Stream: t-compiler/rust-analyzer

Topic: parsing in r-a


kev (Dec 11 2020 at 14:37, on Zulip):

I've just made a summary of the first two phases that matklad drew. Please let me know if you see any mistakes or if it is just wrong.

text (base_db)

Stores the raw text (lexeme and tokens in a database). This is the result of the lexer.

Capabilities: You can search for tokens and reconstruct the raw source file that you parsed with this.



Note: Unlike Some parsers, it stores the whitespace too. The position/span of a node is not explicit in this representation. So with rast, we see WHITESPACE@120..121 . This can be derived from iterating through all of the nodes on this layer and using their lengths.



CST (syntax)



This is the result of the parser. It span information here is relative. So for example WHITESPACE@120..121 is the span of a whitespace node, but it is relative to all of the other nodes. Therefore, if we insert a whitespace into the file, the CST will be invalidated, but the base_db will not since in the base_db the position is implicit; based on the length of each node.

Capabilities: There are no new capabilities with this AFAICT. You can search for Expressions and do all of the regular operations you can do on an AST.

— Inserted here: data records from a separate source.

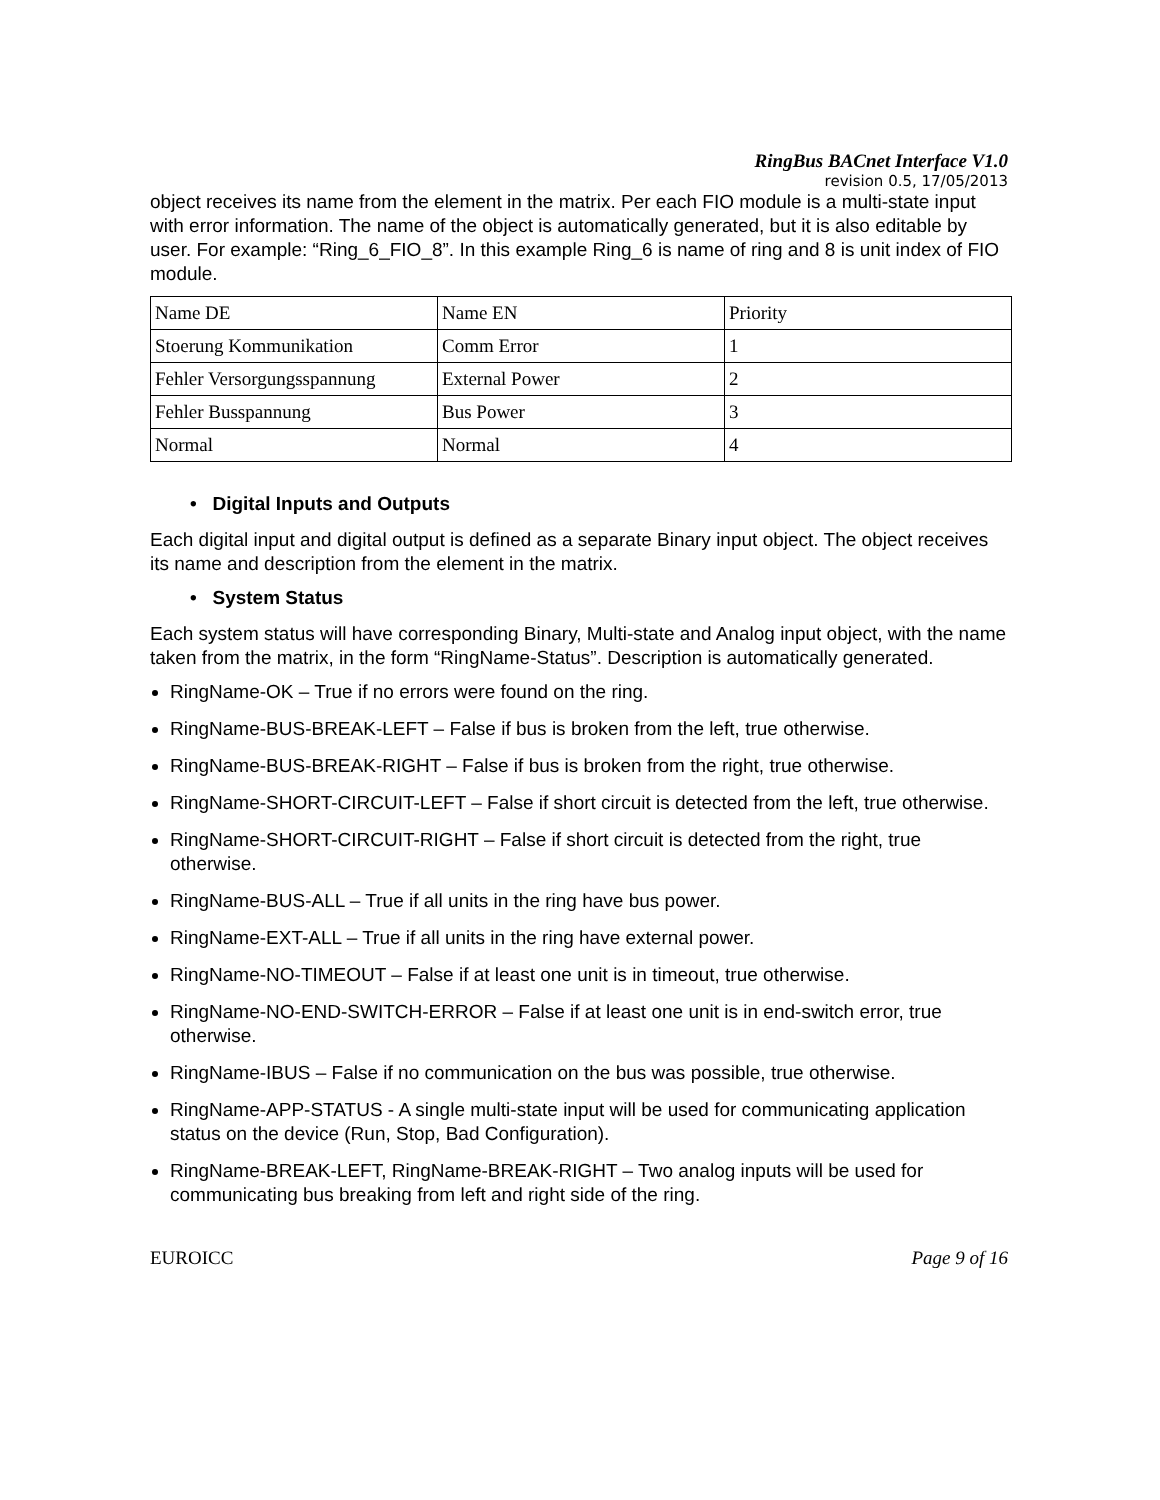RingBus BACnet Interface V1.0
revision 0.5, 17/05/2013
object receives its name from the element in the matrix. Per each FIO module is a multi-state input with error information. The name of the object is automatically generated, but it is also editable by user. For example: “Ring_6_FIO_8”. In this example Ring_6 is name of ring and 8 is unit index of FIO module.
| Name DE | Name EN | Priority |
| Stoerung Kommunikation | Comm Error | 1 |
| Fehler Versorgungsspannung | External Power | 2 |
| Fehler Busspannung | Bus Power | 3 |
| Normal | Normal | 4 |
• Digital Inputs and Outputs
Each digital input and digital output is defined as a separate Binary input object. The object receives its name and description from the element in the matrix.
• System Status
Each system status will have corresponding Binary, Multi-state and Analog input object, with the name taken from the matrix, in the form “RingName-Status”. Description is automatically generated.
RingName-OK – True if no errors were found on the ring.
RingName-BUS-BREAK-LEFT – False if bus is broken from the left, true otherwise.
RingName-BUS-BREAK-RIGHT – False if bus is broken from the right, true otherwise.
RingName-SHORT-CIRCUIT-LEFT – False if short circuit is detected from the left, true otherwise.
RingName-SHORT-CIRCUIT-RIGHT – False if short circuit is detected from the right, true otherwise.
RingName-BUS-ALL – True if all units in the ring have bus power.
RingName-EXT-ALL – True if all units in the ring have external power.
RingName-NO-TIMEOUT – False if at least one unit is in timeout, true otherwise.
RingName-NO-END-SWITCH-ERROR – False if at least one unit is in end-switch error, true otherwise.
RingName-IBUS – False if no communication on the bus was possible, true otherwise.
RingName-APP-STATUS - A single multi-state input will be used for communicating application status on the device (Run, Stop, Bad Configuration).
RingName-BREAK-LEFT, RingName-BREAK-RIGHT – Two analog inputs will be used for communicating bus breaking from left and right side of the ring.
EUROICC Page 9 of 16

Note: Since this gets invalidated on every keystroke, it should be very quick to build. It is more or less an inconvenience structure that we only need to build per the file that is open.

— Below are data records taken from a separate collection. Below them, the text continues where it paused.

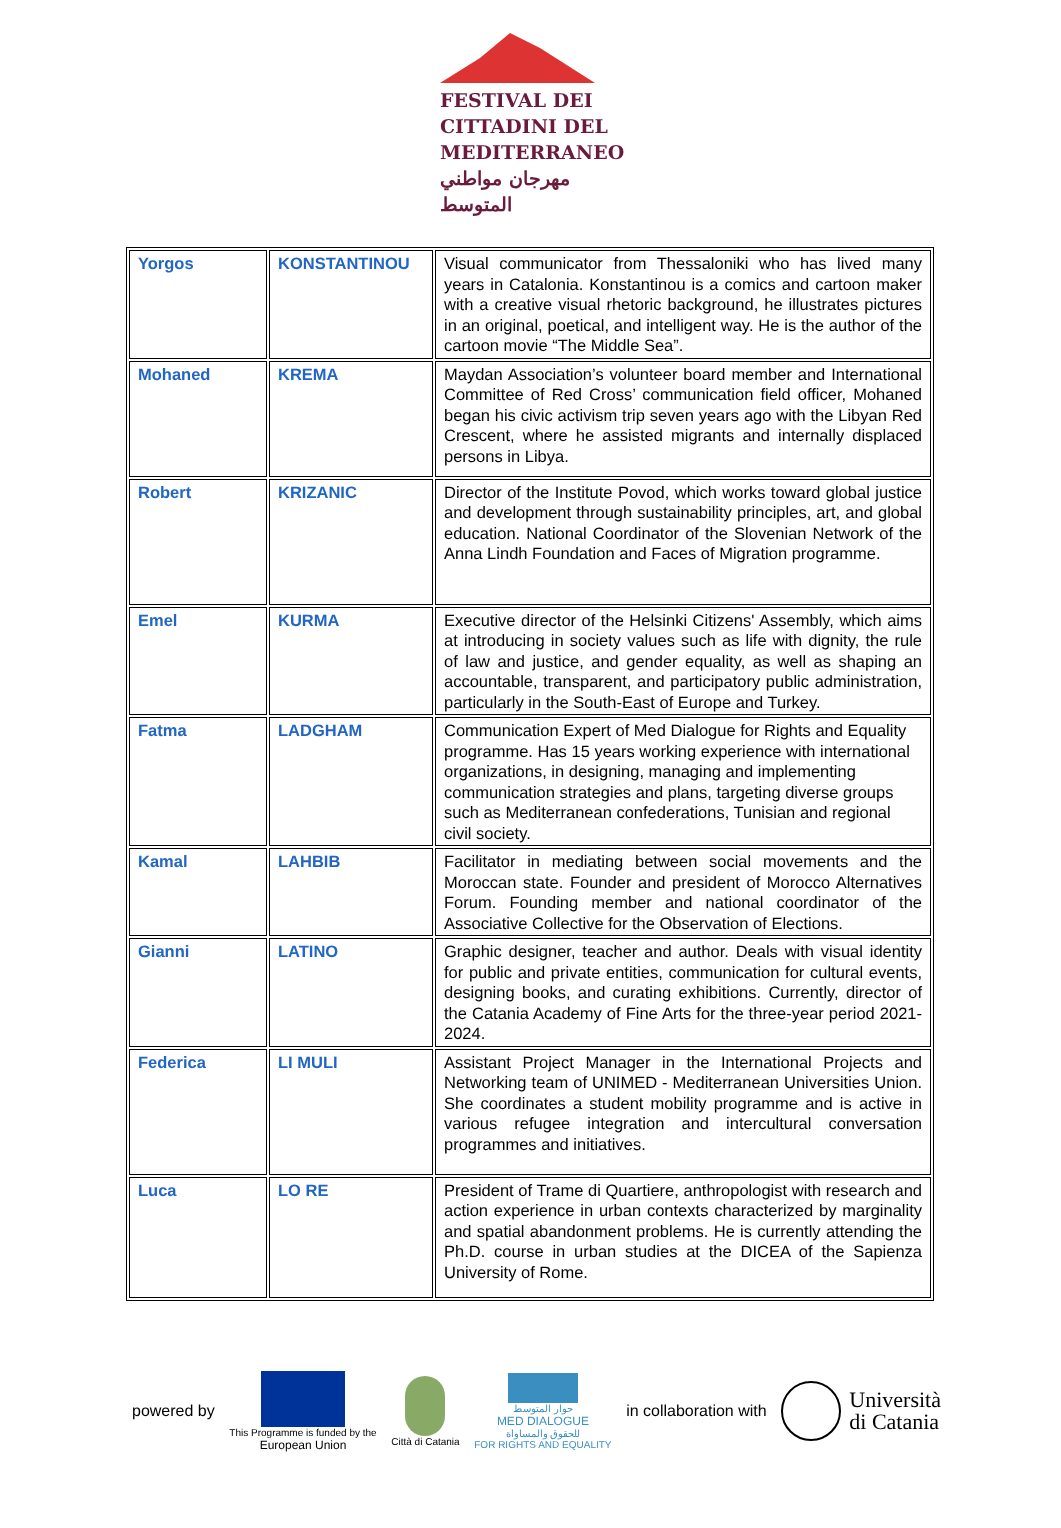FESTIVAL DEI
CITTADINI DEL
MEDITERRANEO
مهرجان مواطني المتوسط
| Yorgos | KONSTANTINOU | Visual communicator from Thessaloniki who has lived many years in Catalonia. Konstantinou is a comics and cartoon maker with a creative visual rhetoric background, he illustrates pictures in an original, poetical, and intelligent way. He is the author of the cartoon movie “The Middle Sea”. |
| Mohaned | KREMA | Maydan Association’s volunteer board member and International Committee of Red Cross’ communication field officer, Mohaned began his civic activism trip seven years ago with the Libyan Red Crescent, where he assisted migrants and internally displaced persons in Libya. |
| Robert | KRIZANIC | Director of the Institute Povod, which works toward global justice and development through sustainability principles, art, and global education. National Coordinator of the Slovenian Network of the Anna Lindh Foundation and Faces of Migration programme. |
| Emel | KURMA | Executive director of the Helsinki Citizens' Assembly, which aims at introducing in society values such as life with dignity, the rule of law and justice, and gender equality, as well as shaping an accountable, transparent, and participatory public administration, particularly in the South-East of Europe and Turkey. |
| Fatma | LADGHAM | Communication Expert of Med Dialogue for Rights and Equality programme. Has 15 years working experience with international organizations, in designing, managing and implementing communication strategies and plans, targeting diverse groups such as Mediterranean confederations, Tunisian and regional civil society. |
| Kamal | LAHBIB | Facilitator in mediating between social movements and the Moroccan state. Founder and president of Morocco Alternatives Forum. Founding member and national coordinator of the Associative Collective for the Observation of Elections. |
| Gianni | LATINO | Graphic designer, teacher and author. Deals with visual identity for public and private entities, communication for cultural events, designing books, and curating exhibitions. Currently, director of the Catania Academy of Fine Arts for the three-year period 2021-2024. |
| Federica | LI MULI | Assistant Project Manager in the International Projects and Networking team of UNIMED - Mediterranean Universities Union. She coordinates a student mobility programme and is active in various refugee integration and intercultural conversation programmes and initiatives. |
| Luca | LO RE | President of Trame di Quartiere, anthropologist with research and action experience in urban contexts characterized by marginality and spatial abandonment problems. He is currently attending the Ph.D. course in urban studies at the DICEA of the Sapienza University of Rome. |
powered by
This Programme is funded by the
European Union
Città di Catania
حوار المتوسط
MED DIALOGUE
للحقوق والمساواة
FOR RIGHTS AND EQUALITY
in collaboration with
Università
di Catania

Jonas Schievink [he/him] (Dec 11 2020 at 14:40, on Zulip):

The text query is really just the raw file text, unparsed and unlexed

kev (Dec 11 2020 at 14:45, on Zulip):

Jonas Schievink said:

The text query is really just the raw file text, unparsed and unlexed

Oh I see, thanks for correcting. I thought that this section was about GreenNodes and not salsa

Last update: Jul 26 2021 at 14:15UTC